Start of Records for processing

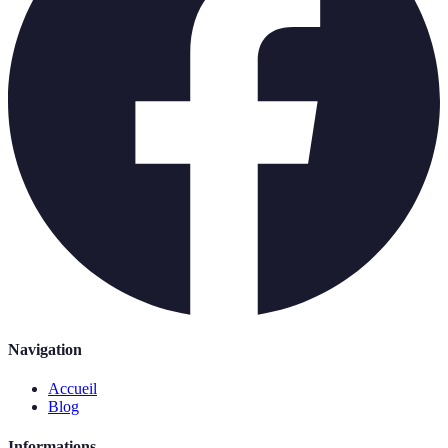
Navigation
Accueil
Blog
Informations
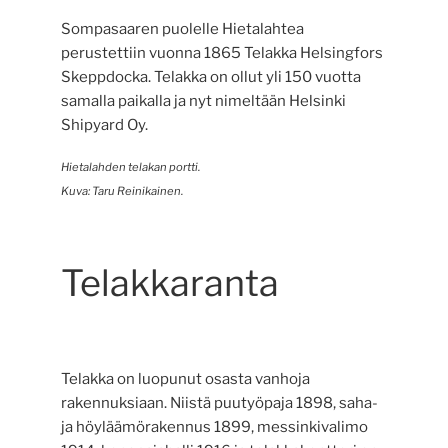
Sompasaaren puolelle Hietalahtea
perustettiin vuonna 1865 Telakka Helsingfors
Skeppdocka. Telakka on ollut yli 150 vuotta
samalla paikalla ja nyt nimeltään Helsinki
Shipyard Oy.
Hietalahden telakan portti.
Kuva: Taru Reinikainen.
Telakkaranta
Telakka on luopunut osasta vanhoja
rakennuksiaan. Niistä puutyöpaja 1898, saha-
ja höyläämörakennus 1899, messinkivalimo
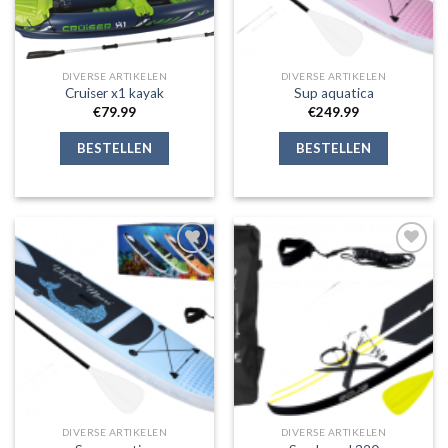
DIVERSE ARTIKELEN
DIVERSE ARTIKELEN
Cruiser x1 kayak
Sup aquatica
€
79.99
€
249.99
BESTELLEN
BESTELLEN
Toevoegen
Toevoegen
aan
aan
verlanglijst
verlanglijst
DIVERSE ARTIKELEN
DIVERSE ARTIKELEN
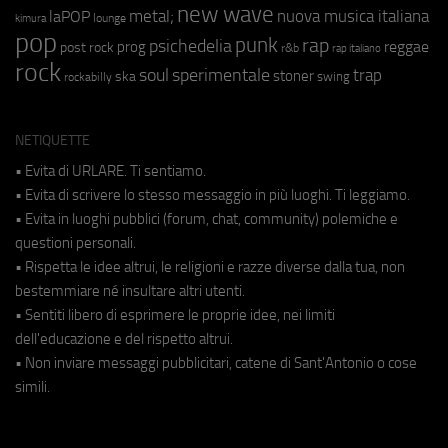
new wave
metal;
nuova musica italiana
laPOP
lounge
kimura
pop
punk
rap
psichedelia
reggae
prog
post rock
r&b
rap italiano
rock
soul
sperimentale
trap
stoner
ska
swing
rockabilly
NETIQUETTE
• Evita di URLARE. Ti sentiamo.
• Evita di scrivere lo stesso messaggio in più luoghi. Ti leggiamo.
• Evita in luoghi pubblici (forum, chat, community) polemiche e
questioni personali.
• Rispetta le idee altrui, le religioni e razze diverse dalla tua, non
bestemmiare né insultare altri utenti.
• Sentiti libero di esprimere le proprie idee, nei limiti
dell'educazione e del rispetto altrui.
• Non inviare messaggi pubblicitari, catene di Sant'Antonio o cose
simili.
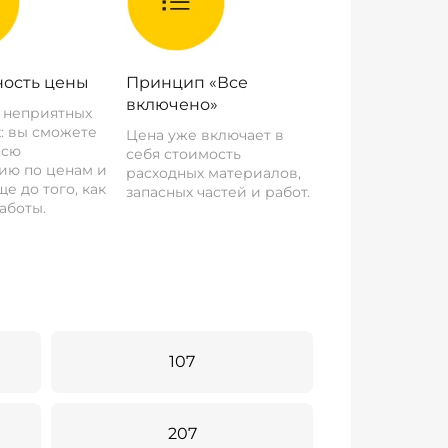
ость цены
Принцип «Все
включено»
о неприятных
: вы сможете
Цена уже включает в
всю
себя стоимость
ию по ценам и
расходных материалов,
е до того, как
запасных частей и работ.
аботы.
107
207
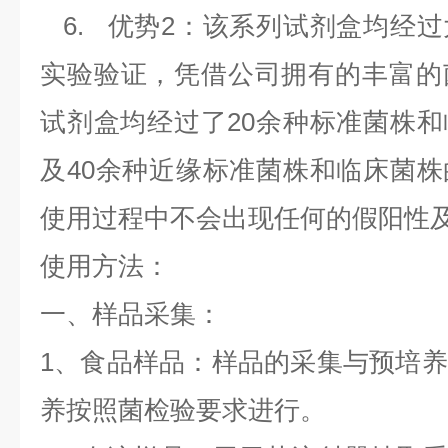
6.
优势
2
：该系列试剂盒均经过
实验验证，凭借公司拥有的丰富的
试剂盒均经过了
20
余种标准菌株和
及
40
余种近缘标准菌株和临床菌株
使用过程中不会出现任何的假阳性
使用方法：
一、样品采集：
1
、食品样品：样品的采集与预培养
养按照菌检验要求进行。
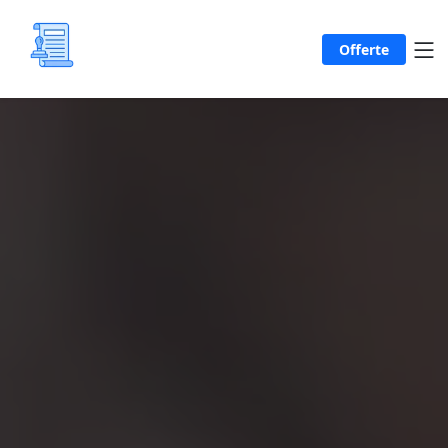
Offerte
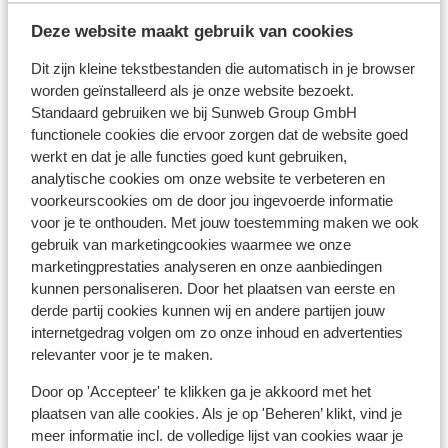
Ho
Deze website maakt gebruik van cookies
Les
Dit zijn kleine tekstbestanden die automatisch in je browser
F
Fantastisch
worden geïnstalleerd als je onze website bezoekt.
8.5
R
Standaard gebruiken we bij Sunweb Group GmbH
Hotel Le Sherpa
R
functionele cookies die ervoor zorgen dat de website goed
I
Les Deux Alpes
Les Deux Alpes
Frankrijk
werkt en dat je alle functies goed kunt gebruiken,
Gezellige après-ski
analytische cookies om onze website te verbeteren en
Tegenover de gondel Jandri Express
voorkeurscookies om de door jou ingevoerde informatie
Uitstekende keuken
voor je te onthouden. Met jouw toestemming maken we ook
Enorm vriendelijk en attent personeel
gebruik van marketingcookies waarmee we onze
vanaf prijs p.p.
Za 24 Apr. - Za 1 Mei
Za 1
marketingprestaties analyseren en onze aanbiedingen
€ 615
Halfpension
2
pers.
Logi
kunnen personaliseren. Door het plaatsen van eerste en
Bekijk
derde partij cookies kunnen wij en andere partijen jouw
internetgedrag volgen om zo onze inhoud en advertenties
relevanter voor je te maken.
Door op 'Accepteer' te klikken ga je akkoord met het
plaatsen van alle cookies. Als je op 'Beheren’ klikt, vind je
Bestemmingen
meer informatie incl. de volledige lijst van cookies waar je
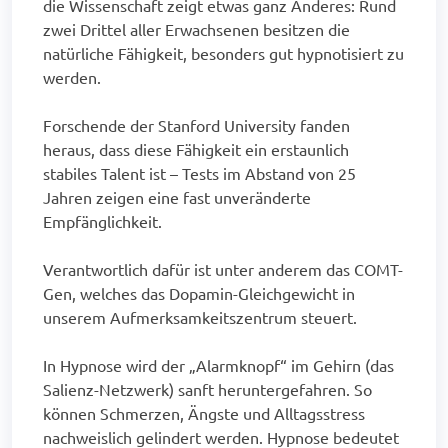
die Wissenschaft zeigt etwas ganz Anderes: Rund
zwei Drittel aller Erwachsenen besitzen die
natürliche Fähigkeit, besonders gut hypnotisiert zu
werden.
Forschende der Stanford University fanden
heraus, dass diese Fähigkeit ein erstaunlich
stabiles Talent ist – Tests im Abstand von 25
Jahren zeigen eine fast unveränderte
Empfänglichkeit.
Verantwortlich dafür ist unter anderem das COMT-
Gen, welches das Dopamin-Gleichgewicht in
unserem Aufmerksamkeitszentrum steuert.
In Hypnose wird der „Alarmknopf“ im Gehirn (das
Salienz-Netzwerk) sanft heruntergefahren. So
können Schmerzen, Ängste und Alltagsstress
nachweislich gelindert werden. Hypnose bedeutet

End of Records for processing

◆ Exercise: Your reply should restate every entry exactly, with the pictures left out.

◆ Result:
Navigation
Accueil
Blog
Informations
Sompasaaren puolelle Hietalahtea
perustettiin vuonna 1865 Telakka Helsingfors
Skeppdocka. Telakka on ollut yli 150 vuotta
samalla paikalla ja nyt nimeltään Helsinki
Shipyard Oy.
Hietalahden telakan portti.
Kuva: Taru Reinikainen.
Telakkaranta
Telakka on luopunut osasta vanhoja
rakennuksiaan. Niistä puutyöpaja 1898, saha-
ja höyläämörakennus 1899, messinkivalimo
DIVERSE ARTIKELEN
DIVERSE ARTIKELEN
Cruiser x1 kayak
Sup aquatica
€
79.99
€
249.99
BESTELLEN
BESTELLEN
Toevoegen
Toevoegen
aan
aan
verlanglijst
verlanglijst
DIVERSE ARTIKELEN
DIVERSE ARTIKELEN
new wave
metal;
nuova musica italiana
laPOP
lounge
kimura
pop
punk
rap
psichedelia
reggae
prog
post rock
r&b
rap italiano
rock
soul
sperimentale
trap
stoner
ska
swing
rockabilly
NETIQUETTE
• Evita di URLARE. Ti sentiamo.
• Evita di scrivere lo stesso messaggio in più luoghi. Ti leggiamo.
• Evita in luoghi pubblici (forum, chat, community) polemiche e
questioni personali.
• Rispetta le idee altrui, le religioni e razze diverse dalla tua, non
bestemmiare né insultare altri utenti.
• Sentiti libero di esprimere le proprie idee, nei limiti
dell'educazione e del rispetto altrui.
• Non inviare messaggi pubblicitari, catene di Sant'Antonio o cose
simili.
ость цены
Принцип «Все
включено»
о неприятных
: вы сможете
Цена уже включает в
всю
себя стоимость
ию по ценам и
расходных материалов,
е до того, как
запасных частей и работ.
аботы.
107
207
6.
优势
2
：该系列试剂盒均经过
实验验证，凭借公司拥有的丰富的
试剂盒均经过了
20
余种标准菌株和
及
40
余种近缘标准菌株和临床菌株
使用过程中不会出现任何的假阳性
使用方法：
一、样品采集：
1
、食品样品：样品的采集与预培养
养按照菌检验要求进行。
Offerte
Ho
Deze website maakt gebruik van cookies
Les
Dit zijn kleine tekstbestanden die automatisch in je browser
F
Fantastisch
worden geïnstalleerd als je onze website bezoekt.
8.5
R
Standaard gebruiken we bij Sunweb Group GmbH
Hotel Le Sherpa
R
functionele cookies die ervoor zorgen dat de website goed
I
Les Deux Alpes
Les Deux Alpes
Frankrijk
werkt en dat je alle functies goed kunt gebruiken,
Gezellige après-ski
analytische cookies om onze website te verbeteren en
Tegenover de gondel Jandri Express
voorkeurscookies om de door jou ingevoerde informatie
Uitstekende keuken
voor je te onthouden. Met jouw toestemming maken we ook
Enorm vriendelijk en attent personeel
gebruik van marketingcookies waarmee we onze
vanaf prijs p.p.
Za 24 Apr. - Za 1 Mei
Za 1
marketingprestaties analyseren en onze aanbiedingen
€ 615
Halfpension
2
pers.
Logi
kunnen personaliseren. Door het plaatsen van eerste en
Bekijk
derde partij cookies kunnen wij en andere partijen jouw
internetgedrag volgen om zo onze inhoud en advertenties
relevanter voor je te maken.
Door op 'Accepteer' te klikken ga je akkoord met het
plaatsen van alle cookies. Als je op 'Beheren’ klikt, vind je
Bestemmingen
meer informatie incl. de volledige lijst van cookies waar je
die Wissenschaft zeigt etwas ganz Anderes: Rund
zwei Drittel aller Erwachsenen besitzen die
natürliche Fähigkeit, besonders gut hypnotisiert zu
werden.
Forschende der Stanford University fanden
heraus, dass diese Fähigkeit ein erstaunlich
stabiles Talent ist – Tests im Abstand von 25
Jahren zeigen eine fast unveränderte
Empfänglichkeit.
Verantwortlich dafür ist unter anderem das COMT-
Gen, welches das Dopamin-Gleichgewicht in
unserem Aufmerksamkeitszentrum steuert.
In Hypnose wird der „Alarmknopf“ im Gehirn (das
Salienz-Netzwerk) sanft heruntergefahren. So
können Schmerzen, Ängste und Alltagsstress
nachweislich gelindert werden. Hypnose bedeutet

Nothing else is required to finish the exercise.